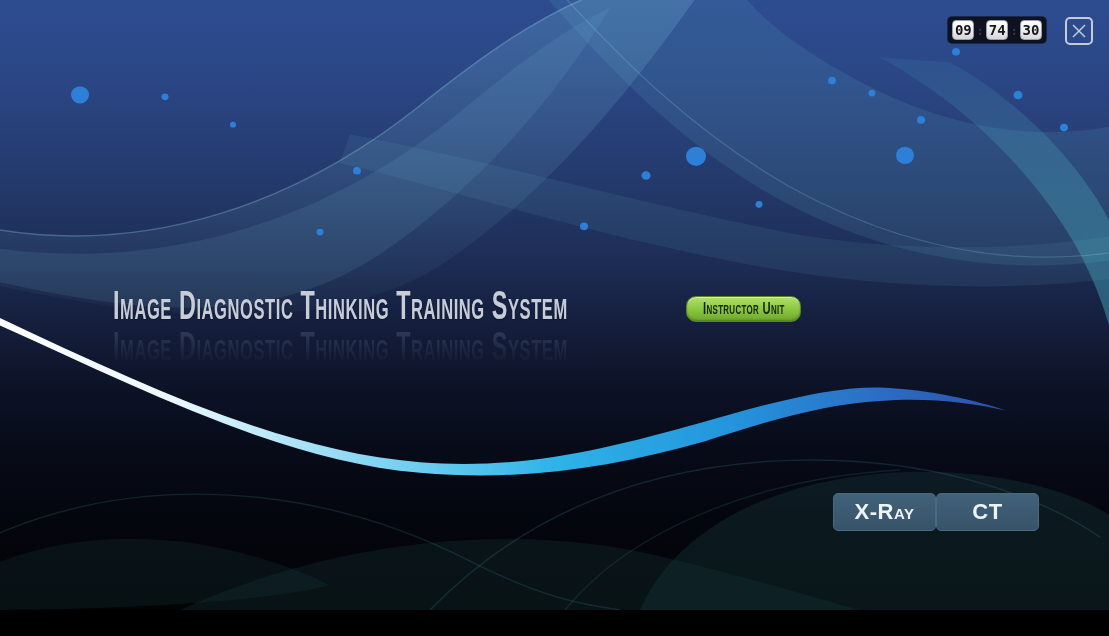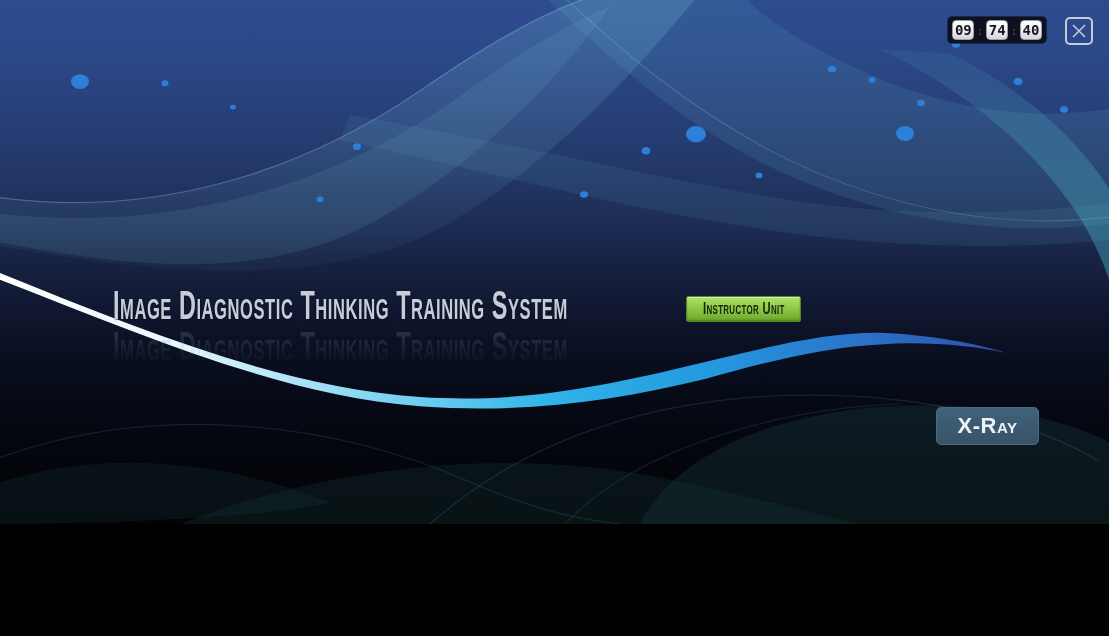"09" .screen { height: 524px -> 610px }
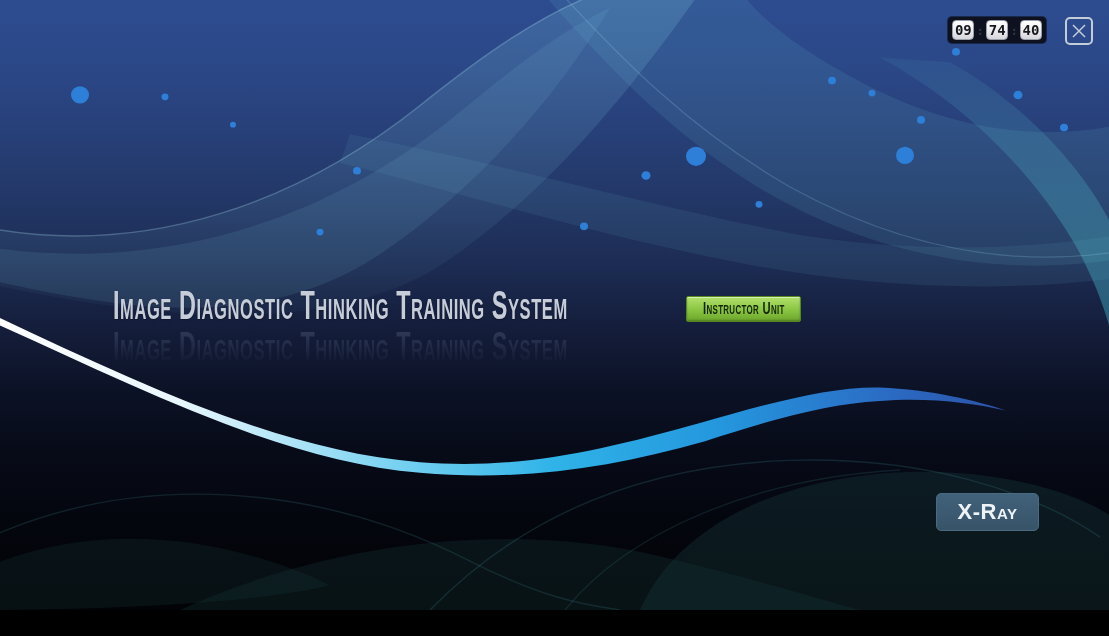"40" span.digit { text: 40 -> 30 }
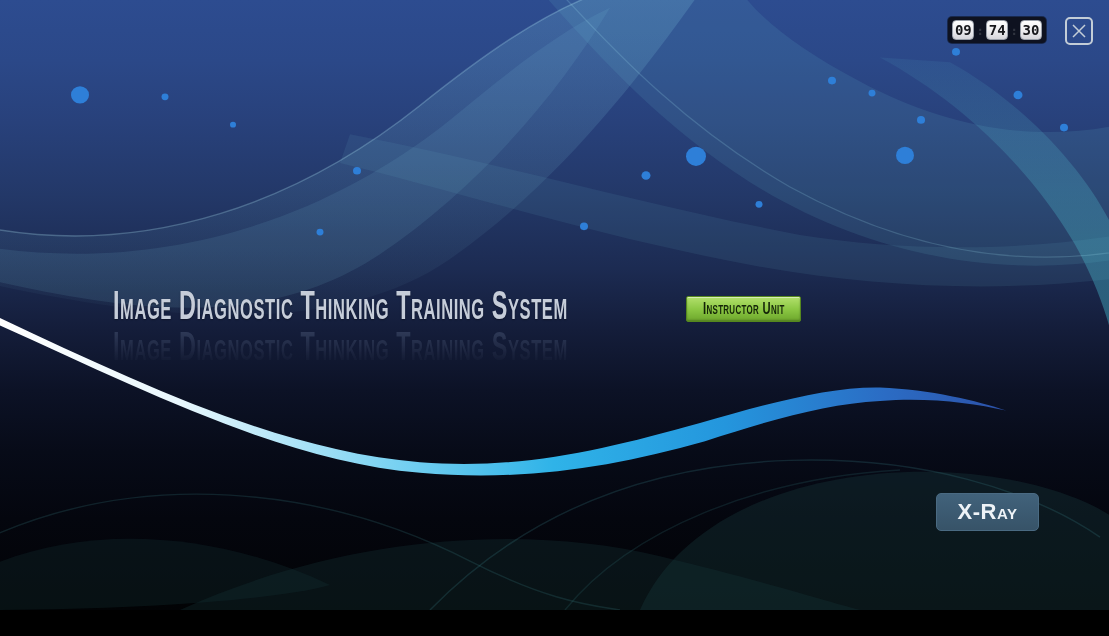"Instructor Unit" .badge { border-radius: 2px -> 10px }
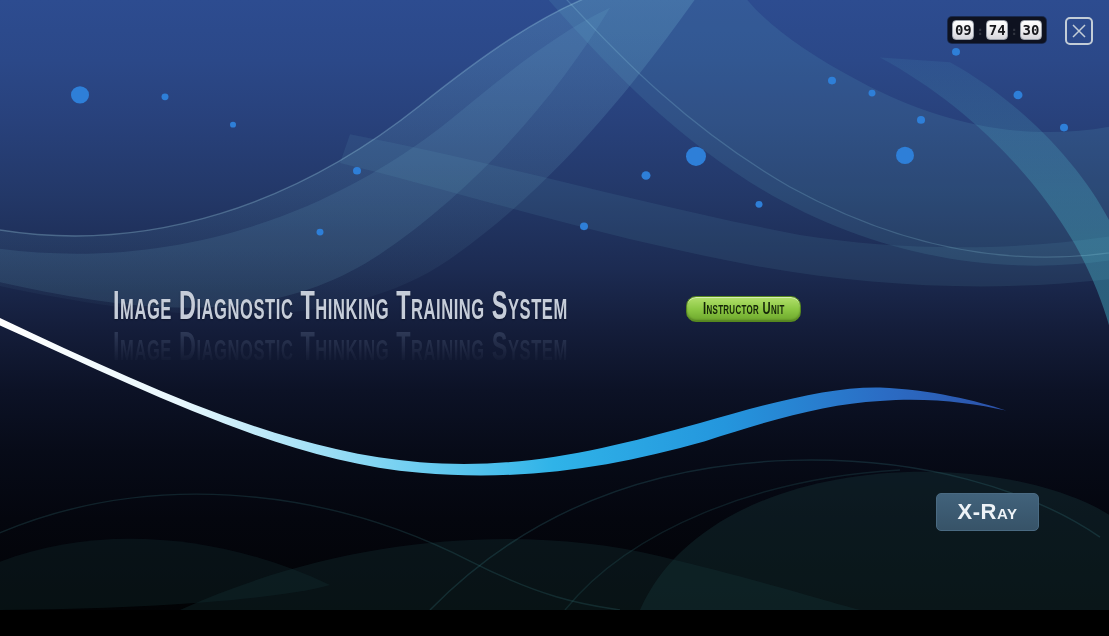"CT" button { html: none -> <button> <span>CT</span> </button> }
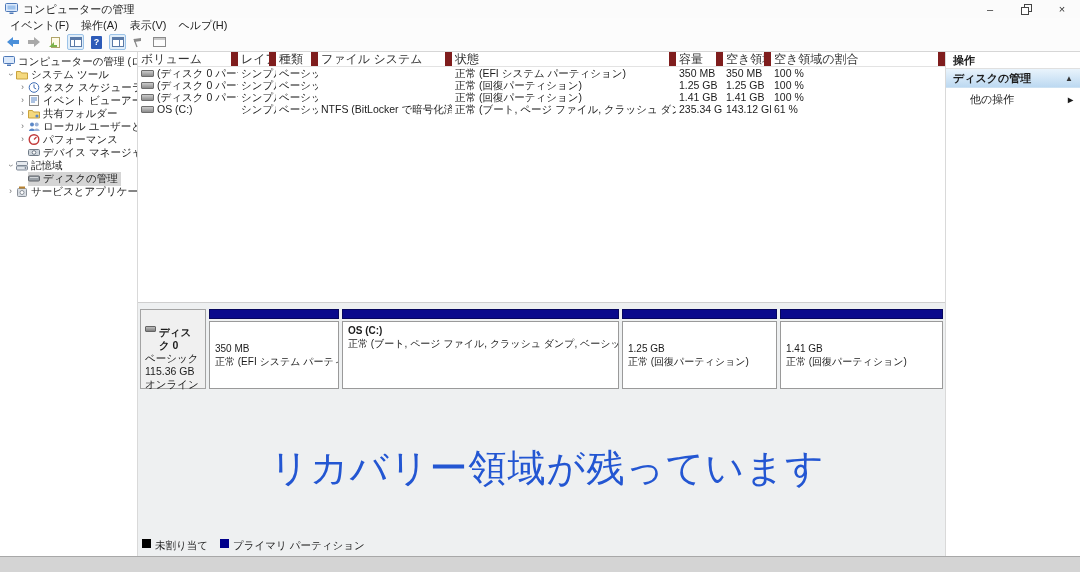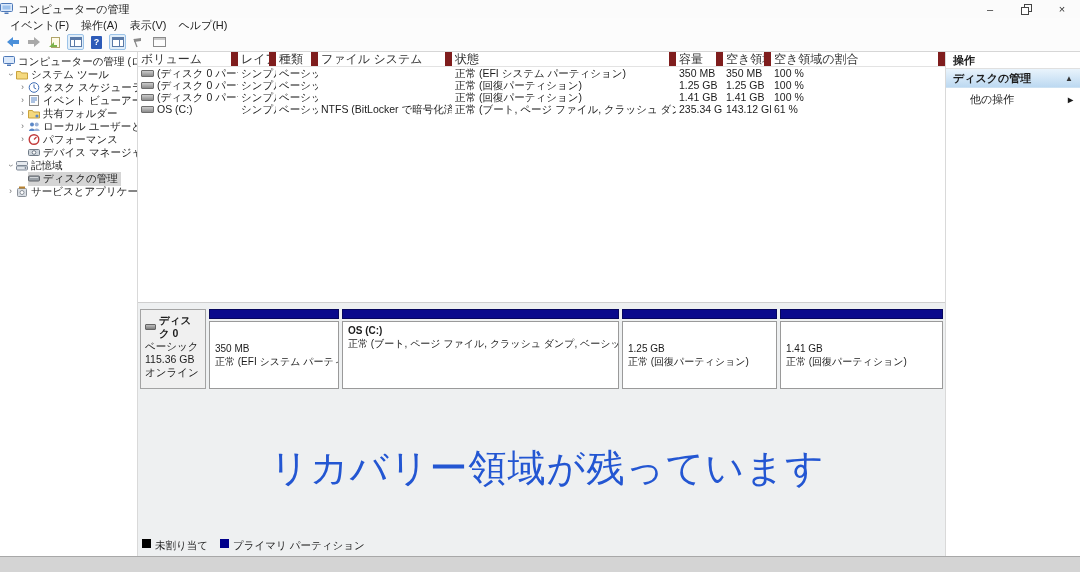"コンピューターの管理" .titlebar { padding-left: none -> 5px }
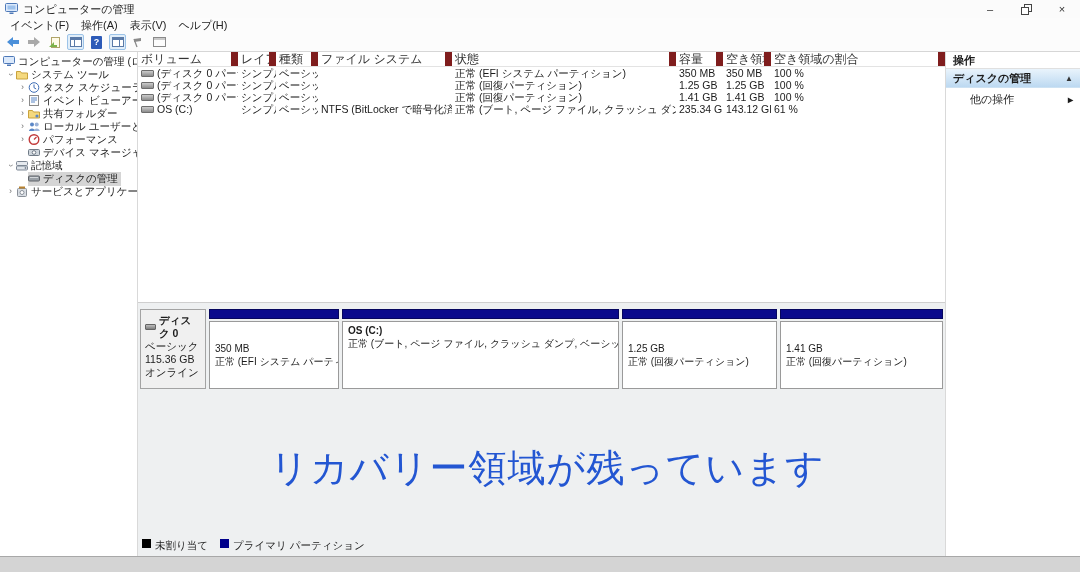"ディスク 0" .disk-label .dname { align-items: center -> flex-start; margin-top: none -> 12px }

> **EXERCISE**
Copy all the material exactly; omit images.

> **REPLY**
"09" .screen { height: 524px -> 610px }
"40" span.digit { text: 40 -> 30 }
"Instructor Unit" .badge { border-radius: 2px -> 10px }
"CT" button { html: none -> <button> <span>CT</span> </button> }
"コンピューターの管理" .titlebar { padding-left: none -> 5px }
"ディスク 0" .disk-label .dname { align-items: center -> flex-start; margin-top: none -> 12px }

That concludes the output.